Underweighting the benchmark-as-training-data problem. When a model dramatically improves on a popular benchmark, the question to ask first is not “what new capability was added?” but “did the training data include benchmark-shaped content?” Sometimes both are true. Sometimes only the second is. The two are usually not visibly distinguishable from outside the lab.

  • Benchmarks measure narrow capabilities, not global model quality. Each benchmark probes one slice; treating any single number as a global verdict is the most common reading error.
  • The major categories are knowledge (MMLU), reasoning (AIME, GSM8K, PIQA), coding (HumanEval, CodeForces, SWE-bench), and tool use. Each has its own grading discipline (multiple-choice, three-digit answers, test cases) that matters for what the score actually says.
  • Benchmark scores can rise faster than real capability for structural reasons: training on benchmark-shaped data, format constraints, single-axis measurement, and saturation.
  • The reading checklist: category, metric, saturation status, headline-vs-representative, training-cutoff overlap, application match. Use it before drawing conclusions from a number.

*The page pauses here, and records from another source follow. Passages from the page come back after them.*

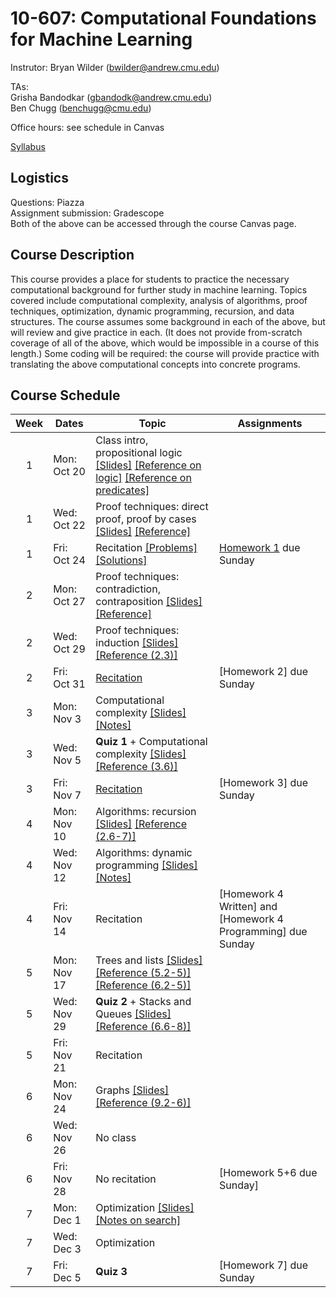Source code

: # 10-607: Computational Foundations for Machine Learning

Instrutor: Bryan Wilder (bwilder@andrew.cmu.edu)

TAs:\
Grisha Bandodkar (gbandodk@andrew.cmu.edu)\
Ben Chugg (benchugg@cmu.edu)


Office hours: see schedule in Canvas

[Syllabus](files/syllabus_10607.pdf)

## Logistics

Questions: Piazza\
Assignment submission: Gradescope\
Both of the above can be accessed through the course Canvas page.

## Course Description

This course provides a place for students to practice the necessary computational background for further study in machine learning. Topics covered include computational complexity, analysis of algorithms, proof techniques, optimization, dynamic programming, recursion, and data structures. The course assumes some background in each of the above, but will review and give practice in each. (It does not provide from-scratch coverage of all of the above, which would be impossible in a course of this length.) Some coding will be required: the course will provide practice with translating the above computational concepts into concrete programs.

## Course Schedule

| Week | Dates       | Topic                                               | Assignments                              |
|:----:|-------------|-----------------------------------------------------|--------------------------------------------------------------------------------------------------------------------------------------------------------------------------------|
| 1    | Mon: Oct 20  | Class intro, propositional logic [[Slides]](files/lecture_1.pptx) [[Reference on logic]](http://infolab.stanford.edu/~ullman/focs/ch12.pdf) [[Reference on predicates]](http://infolab.stanford.edu/~ullman/focs/ch14.pdf)||
| 1    | Wed: Oct 22  | Proof techniques: direct proof, proof by cases [[Slides]](files/lecture_2.pptx) [[Reference]](https://discrete.openmathbooks.org/dmoi3/sec_logic-proofs.html) ||
| 1    | Fri: Oct 24  | Recitation [[Problems]](/files/recitation1.pdf) [[Solutions]](/files/recitation1_solns.pdf) |[Homework 1](files/Homework1.pdf) due Sunday|
| 2    | Mon: Oct 27  | Proof techniques: contradiction, contraposition [[Slides]](files/lecture_3.pptx) [[Reference]](https://discrete.openmathbooks.org/dmoi3/sec_logic-proofs.html) ||
| 2    | Wed: Oct 29  | Proof techniques: induction [[Slides]](files/lecture_4.pptx) [[Reference (2.3)]](http://infolab.stanford.edu/~ullman/focs/ch02.pdf) |||
| 2    | Fri: Oct 31  | [Recitation](files/Recitation_1Nov.pdf) |[Homework 2] due Sunday|
| 3    | Mon: Nov 3  | Computational complexity [[Slides]](files/lecture_5.pptx) [[Notes]](files/notes_complexity.pdf)||
| 3    | Wed: Nov 5  | __Quiz 1__ + Computational complexity [[Slides]](files/lecture_6.pptx) [[Reference (3.6)]](http://infolab.stanford.edu/~ullman/focs/ch03.pdf)| |
| 3    | Fri: Nov 7  | [Recitation](files/Recitation_Computational_Complexity.pdf)| [Homework 3] due Sunday|
| 4    | Mon: Nov 10  | Algorithms: recursion [[Slides]](files/lecture_7.pptx) [[Reference (2.6-7)]](http://infolab.stanford.edu/~ullman/focs/ch02.pdf)||
| 4    | Wed: Nov 12  | Algorithms: dynamic programming [[Slides]](files/lecture_8.pptx) [[Notes]](files/notes_dp.pdf)||
| 4    | Fri: Nov 14  | Recitation|[Homework 4 Written] and [Homework 4 Programming] due Sunday|
| 5    | Mon: Nov 17  | Trees and lists [[Slides]](files/lecture_9.pptx) [[Reference (5.2-5)]](http://infolab.stanford.edu/~ullman/focs/ch05.pdf ) [[Reference (6.2-5)]](http://infolab.stanford.edu/~ullman/focs/ch06.pdf)||
| 5    | Wed: Nov 29  | __Quiz 2__ + Stacks and Queues [[Slides]](files/lecture_10.pptx)  [[Reference (6.6-8)]](http://infolab.stanford.edu/~ullman/focs/ch06.pdf) ||
| 5    | Fri: Nov 21  | Recitation||
| 6    | Mon: Nov 24  |Graphs [[Slides]](files/lecture_11.pptx) [[Reference (9.2-6)]](http://infolab.stanford.edu/~ullman/focs/ch09.pdf )  ||
| 6    | Wed: Nov 26 | No class||
| 6    | Fri: Nov 28  | No recitation|[Homework 5+6 due Sunday]|
| 7    | Mon: Dec 1  | Optimization  [[Slides]](files/lecture_12.pptx) [[Notes on search]](files/notes_search.pdf)   ||
| 7    | Wed: Dec 3  | Optimization   ||
| 7    | Fri: Dec 5  | __Quiz 3__ |[Homework 7] due Sunday|
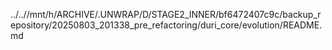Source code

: ../..//mnt/h/ARCHIVE/.UNWRAP/D/STAGE2_INNER/bf6472407c9c/backup_repository/20250803_201338_pre_refactoring/duri_core/evolution/README.md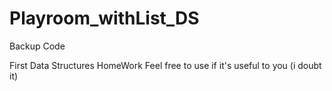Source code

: # Playroom_withList_DS
Backup Code

First Data Structures HomeWork
Feel free to use if it's useful to you (i doubt it)

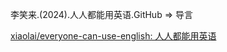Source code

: 李笑来.(2024).人人都能用英语.GitHub => 导言

[xiaolai/everyone-can-use-english: 人人都能用英语](https://github.com/xiaolai/everyone-can-use-english/tree/main)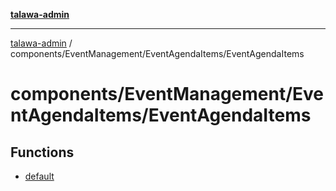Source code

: [**talawa-admin**](../../../../README.md)

***

[talawa-admin](../../../../modules.md) / components/EventManagement/EventAgendaItems/EventAgendaItems

# components/EventManagement/EventAgendaItems/EventAgendaItems

## Functions

- [default](functions/default.md)
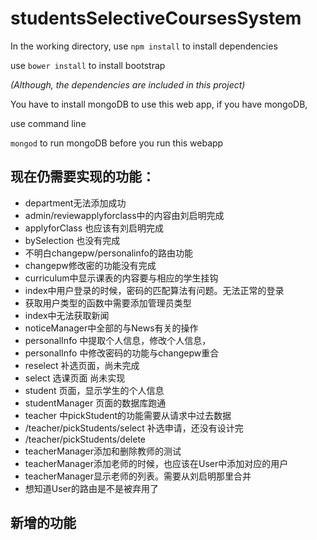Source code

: # studentsSelectiveCoursesSystem

In the working directory, use
`npm install`
to install dependencies

use 
`bower install` 
to install bootstrap

*(Although, the dependencies are included in this project)*

You have to install mongoDB to use this web app, if you have mongoDB, 

use command line

`mongod`
to run mongoDB before you run this webapp

## 现在仍需要实现的功能：

* department无法添加成功
* admin/reviewapplyforclass中的内容由刘启明完成
* applyforClass 也应该有刘启明完成
* bySelection 也没有完成
* 不明白changepw/personalinfo的路由功能
* changepw修改密的功能没有完成
* curriculum中显示课表的内容要与相应的学生挂钩
* index中用户登录的时候，密码的匹配算法有问题。无法正常的登录
* 获取用户类型的函数中需要添加管理员类型
* index中无法获取新闻
* noticeManager中全部的与News有关的操作
* personalInfo 中提取个人信息，修改个人信息，
* personalInfo 中修改密码的功能与changepw重合
* reselect 补选页面，尚未完成
* select 选课页面 尚未实现
* student 页面，显示学生的个人信息
* studentManager 页面的数据库跑通
* teacher 中pickStudent的功能需要从请求中过去数据
* /teacher/pickStudents/select 补选申请，还没有设计完
* /teacher/pickStudents/delete
* teacherManager添加和删除教师的测试
* teacherManager添加老师的时候，也应该在User中添加对应的用户
* teacherManager显示老师的列表。需要从刘启明那里合并
* 想知道User的路由是不是被弃用了

## 新增的功能
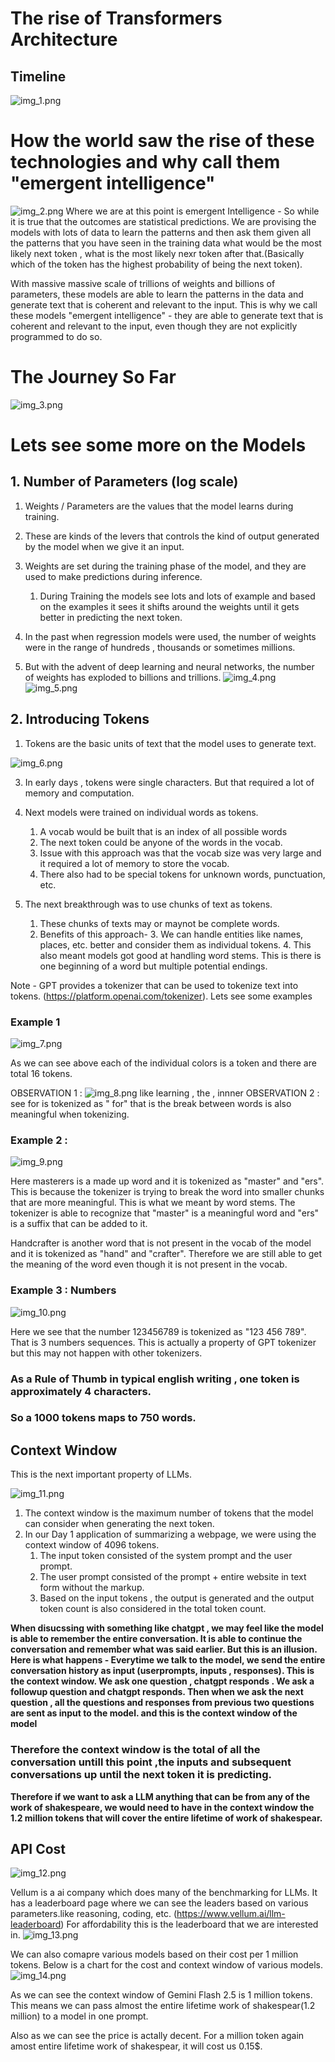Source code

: # The rise of Transformers Architecture

## Timeline
![img_1.png](img_16.png)

# How the world saw the rise of these technologies and why call them "emergent intelligence"
![img_2.png](img_17.png)
Where we are at this point is emergent Intelligence -
So while it is true that the outcomes are statistical predictions. We are provising the models with lots of data to learn the 
patterns and then ask them given all the patterns that you have seen in the training data what would be the most likely next token , 
what is the most likely nexr token after that.(Basically which of the token has the highest probability of being the next token).

With massive massive scale of trillions of weights and billions of parameters, these models are able to learn the patterns in the data and 
generate text that is coherent and relevant to the input. This is why we call these models "emergent intelligence" - 
they are able to generate text that is coherent and relevant to the input, even though they are not explicitly programmed to do so.


# The Journey So Far
![img_3.png](img_18.png)

# Lets see some more on the Models


## 1. Number of Parameters (log scale)
1. Weights / Parameters are the values that the model learns during training.
2. These are kinds of the levers that controls the kind of output generated by the model when we give it an input.
3. Weights are set during the training phase of the model, and they are used to make predictions during inference.
   1. During Training the models see lots and lots of example and based on the examples it sees it shifts around the weights until 
        it gets better in predicting the next token.

4. In the past when regression models were used, the number of weights were in the range of hundreds , thousands or sometimes millions.
5. But with the advent of deep learning and neural networks, the number of weights has exploded to billions and trillions.
![img_4.png](img_19.png)
![img_5.png](img_20.png)



## 2. Introducing Tokens
1. Tokens are the basic units of text that the model uses to generate text.


![img_6.png](img_21.png)

3. In early days , tokens were single characters. But that required a lot of memory and computation.

4. Next models were trained on individual words as tokens.
   1. A vocab would be built that is an index of all possible words
   2. The next token could be anyone of the words in the vocab.
   3. Issue with this approach was that the vocab size was very large and it required a lot of memory to store the vocab.
   4. There also had to be special tokens for unknown words, punctuation, etc.

5. The next breakthrough was to use chunks of text as tokens.
   1. These chunks of texts may or maynot be complete words.
   2. Benefits of this approach-
      3. We can handle entities like names, places, etc. better and consider them as individual tokens.
      4. This also meant models got good at handling word stems. This is there is one beginning of a word but multiple potential endings.
   
Note - GPT provides a tokenizer that can be used to tokenize text into tokens. (https://platform.openai.com/tokenizer). Lets see some examples

### Example 1
![img_7.png](img_22.png)

As we can see above each of the individual colors is a token and there are total 16 tokens.

OBSERVATION 1 : ![img_8.png](img_23.png) like learning , the , innner
OBSERVATION 2 : see for is tokenized as " for" that is the break between words is also meaningful when tokenizing.


### Example 2 : 
![img_9.png](img_9.png)

Here masterers is a made up word and it is tokenized as "master" and "ers". 
This is because the tokenizer is trying to break the word into smaller chunks that are more meaningful.
This is what we meant by word stems. 
    The tokenizer is able to recognize that "master" is a meaningful word and "ers" is a suffix that can be added to it.

Handcrafter is another word that is not present in the vocab of the model and it is tokenized as "hand" and "crafter".
Therefore we are still able to get the meaning of the word even though it is not present in the vocab.


### Example 3 : Numbers
![img_10.png](img_10.png)

Here we see that the number 123456789 is tokenized as "123 456 789". That is 3 numbers sequences.
This is actually a property of GPT tokenizer but this may not happen with other tokenizers.

### As a Rule of Thumb in typical english writing , one token is approximately 4 characters.
### So a 1000 tokens maps to 750 words.



## Context Window
This is the next important property of LLMs.

![img_11.png](img_11.png)

1. The context window is the maximum number of tokens that the model can consider when generating the next token.
2. In our Day 1 application of summarizing a webpage, we were using the context window of 4096 tokens.
   1. The input token consisted of the system prompt and the user prompt.
   2. The user prompt consisted of the prompt + entire website in text form without the markup.
   3. Based on the input tokens , the output is generated and the output token count is also considered in the total token count.

**When disucssing with something like chatgpt , we may feel like the model is able to remember the entire conversation. 
It is able to continue the conversation and remember what was said earlier. But this is an illusion.
Here is what happens - Everytime we talk to the model, we send the entire conversation history as input (userprompts, inputs , responses).
This is the context window. We ask one question , chatgpt responds . We ask a followup question and chatgpt responds.
Then when we ask the next question , all the questions and responses from previous two questions are sent as input to the model.
and this is the context window of the model**

### Therefore the context window is the total of all the conversation untill this point ,the inputs and subsequent conversations up until the next token it is predicting.

**Therefore if we want to ask a LLM anything that can be from any of the work of shakespeare, we would need to have in the context window the 
1.2 million tokens that will cover the entire lifetime of work of shakespear.**



## API Cost
![img_12.png](img_12.png)

Vellum is a ai company which does many of the benchmarking for LLMs.
It has a leaderboard page where we can see the leaders based on various parameters.like reasoning, coding, etc. (https://www.vellum.ai/llm-leaderboard)
For affordability this is the leaderboard that we are interested in.
![img_13.png](img_13.png)

We can also comapre various models based on their cost per 1 million tokens.
Below is a chart for the cost and context window of various models.
![img_14.png](img_14.png)

As we can see the context window of Gemini Flash 2.5 is 1 million tokens. 
This means we can pass almost the entire lifetime work of shakespear(1.2 million) to a model in one prompt.

Also as we can see the price is actally decent. For a million token again amost entire lifetime work of shakespear, it will cost us 0.15$.

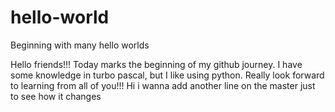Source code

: # hello-world
Beginning with many hello worlds 

Hello friends!!!
Today marks the beginning of my github journey. 
I have some knowledge in turbo pascal, but I like using python.
Really look forward to learning from all of you!!!
Hi i wanna add another line on the master just to see how it changes
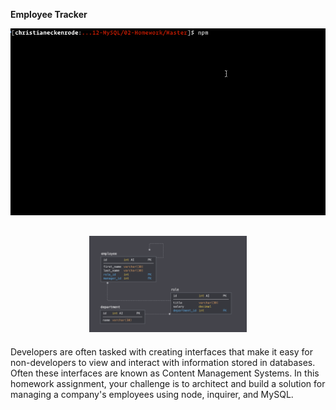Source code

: **Employee Tracker**

![gif](client/public/images/employee.tracker.gif)

<h2 align="center">
<img alt="schema" src="client/public/images/schema.png" width="50%">
</h2>

Developers are often tasked with creating interfaces that make it easy for non-developers to view and interact with information stored in databases. Often these interfaces are known as Content Management Systems. In this homework assignment, your challenge is to architect and build a solution for managing a company's employees using node, inquirer, and MySQL.
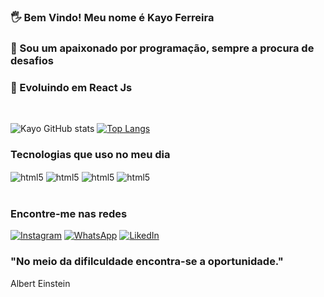 ### 🖐️ Bem Vindo! Meu nome é Kayo Ferreira
### 💖 Sou um apaixonado por programação, sempre a procura de desafios
### 🌱 Evoluindo em React Js
<br/>

![Kayo GitHub stats](https://github-readme-stats.vercel.app/api?username=kayo-ferreira&show_icons=true&theme=dracula)
[![Top Langs](https://github-readme-stats.vercel.app/api/top-langs/?username=kayo-ferreira&layout=compact&theme=dracula)](https://github.com/kayo-ferreira/github-readme-stats)

### Tecnologias que uso no meu dia
<div style="display: inline_block">
  <img align="center" alt="html5" src="https://img.shields.io/badge/HTML5-E34F26?style=for-the-badge&logo=html5&logoColor=white" />
  <img align="center" alt="html5" src="https://img.shields.io/badge/CSS3-1572B6?style=for-the-badge&logo=css3&logoColor=white" />
  <img align="center" alt="html5" src="https://img.shields.io/badge/JavaScript-F7DF1E?style=for-the-badge&logo=javascript&logoColor=black" />
  <img align="center" alt="html5" src="https://img.shields.io/badge/React-20232A?style=for-the-badge&logo=react&logoColor=61DAFB" />
</div><br/>

### Encontre-me nas redes
[![Instagram](https://img.shields.io/badge/Instagram-E4405F?style=for-the-badge&logo=instagram&logoColor=white)](https://img.shields.io/badge/Instagram-E4405F?style=for-the-badge&logo=instagram&logoColor=white)
[![WhatsApp](https://img.shields.io/badge/WhatsApp-25D366?style=for-the-badge&logo=whatsapp&logoColor=white)](https://wa.me/<+5587996536531>)
[![LikedIn](	https://img.shields.io/badge/LinkedIn-0077B5?style=for-the-badge&logo=linkedin&logoColor=white)](https://wa.me/<+5587996536531>)
<br/>

### "No meio da difilculdade encontra-se a oportunidade."
Albert Einstein
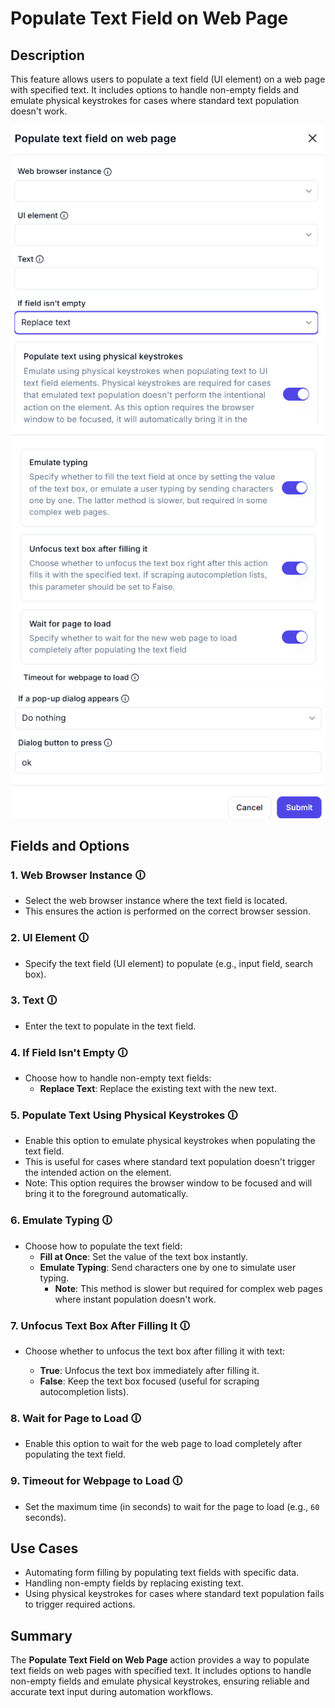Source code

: # Populate Text Field on Web Page  

## Description

This feature allows users to populate a text field (UI element) on a web page with specified text. It includes options to handle non-empty fields and emulate physical keystrokes for cases where standard text population doesn't work.  

![Populate Text Field on Web Page](populate-text-feild-on-web-page1.png)
![Populate Text Field on Web Page](populate-text-feild-on-web-page2.png)
![Populate Text Field on Web Page](populate-text-feild-on-web-page3.png)

## Fields and Options  

### 1. **Web Browser Instance** 🛈

- Select the web browser instance where the text field is located.  
- This ensures the action is performed on the correct browser session.  

### 2. **UI Element** 🛈

- Specify the text field (UI element) to populate (e.g., input field, search box).  

### 3. **Text** 🛈

- Enter the text to populate in the text field.  

### 4. **If Field Isn't Empty** 🛈

- Choose how to handle non-empty text fields:  
  - **Replace Text**: Replace the existing text with the new text.  

### 5. **Populate Text Using Physical Keystrokes** 🛈

- Enable this option to emulate physical keystrokes when populating the text field.  
- This is useful for cases where standard text population doesn't trigger the intended action on the element.  
- Note: This option requires the browser window to be focused and will bring it to the foreground automatically.  

### 6. **Emulate Typing** 🛈

- Choose how to populate the text field:  
  - **Fill at Once**: Set the value of the text box instantly.  
  - **Emulate Typing**: Send characters one by one to simulate user typing.  
    - **Note**: This method is slower but required for complex web pages where instant population doesn't work.  

### 7. **Unfocus Text Box After Filling It** 🛈

- Choose whether to unfocus the text box after filling it with text:

  - **True**: Unfocus the text box immediately after filling it.  
  - **False**: Keep the text box focused (useful for scraping autocompletion lists).  

### 8. **Wait for Page to Load** 🛈

- Enable this option to wait for the web page to load completely after populating the text field.  

### 9. **Timeout for Webpage to Load** 🛈

- Set the maximum time (in seconds) to wait for the page to load (e.g., `60` seconds).  

## Use Cases

- Automating form filling by populating text fields with specific data.  
- Handling non-empty fields by replacing existing text.  
- Using physical keystrokes for cases where standard text population fails to trigger required actions.  

## Summary

The **Populate Text Field on Web Page** action provides a way to populate text fields on web pages with specified text. It includes options to handle non-empty fields and emulate physical keystrokes, ensuring reliable and accurate text input during automation workflows.

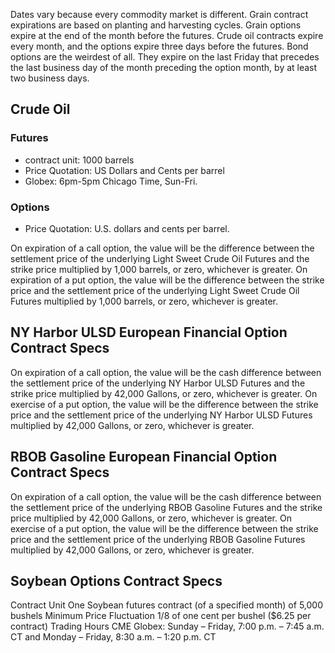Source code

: 
Dates vary because every commodity market is different. Grain contract expirations are based on planting and harvesting cycles. Grain options expire at the end of the month before the futures. Crude oil contracts expire every month, and the options expire three days before the futures. Bond options are the weirdest of all. They expire on the last Friday that precedes the last business day of the month preceding the option month, by at least two business days. 


## Crude Oil


### Futures


- contract unit: 1000 barrels
- Price Quotation: US Dollars and Cents per barrel
- Globex: 6pm-5pm Chicago Time, Sun-Fri.

### Options


- Price Quotation: U.S. dollars and cents per barrel.

On expiration of a call option, the value will be the difference between the settlement price of the underlying Light Sweet Crude Oil Futures and the strike price multiplied by 1,000 barrels, or zero, whichever is greater. On expiration of a put option, the value will be the difference between the strike price and the settlement price of the underlying Light Sweet Crude Oil Futures multiplied by 1,000 barrels, or zero, whichever is greater.


## NY Harbor ULSD European Financial Option Contract Specs 

On expiration of a call option, the value will be the cash difference between the settlement price of the underlying NY Harbor ULSD Futures and the strike price multiplied by 42,000 Gallons, or zero, whichever is greater. On exercise of a put option, the value will be the difference between the strike price and the settlement price of the underlying NY Harbor ULSD Futures multiplied by 42,000 Gallons, or zero, whichever is greater.

## RBOB Gasoline European Financial Option Contract Specs 

On expiration of a call option, the value will be the cash difference between the settlement price of the underlying RBOB Gasoline Futures and the strike price multiplied by 42,000 Gallons, or zero, whichever is greater. On exercise of a put option, the value will be the difference between the strike price and the settlement price of the underlying RBOB Gasoline Futures multiplied by 42,000 Gallons, or zero, whichever is greater.


## Soybean Options Contract Specs 

Contract Unit 	One Soybean futures contract (of a specified month) of 5,000 bushels
Minimum Price Fluctuation 	1/8 of one cent per bushel ($6.25 per contract)
Trading Hours 	CME Globex: 	Sunday – Friday, 7:00 p.m. – 7:45 a.m. CT and
Monday – Friday, 8:30 a.m. – 1:20 p.m. CT


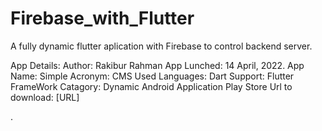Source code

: # Firebase_with_Flutter
A fully dynamic flutter aplication with Firebase to control backend server.

App Details:
Author: Rakibur Rahman
App Lunched: 14 April, 2022.
App Name: Simple
Acronym: CMS
Used Languages: Dart
Support: Flutter FrameWork
Catagory: Dynamic Android Application
Play Store Url to download: [URL]

.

  • The lecturer’s methodology: be methodical about categorizing what each benchmark measures before chasing scores. The same discipline that works for debugging tool-use failures (Phase 7 lesson 3 territory) works for reading benchmarks.

A benchmark measures one slice. Treating the score as a global verdict is the most common reading error.
Match the benchmark category to the capability you care about. Read the metric. Note the saturation status.
Benchmark scores can rise faster than real capability. The number is evidence; it is not the whole story.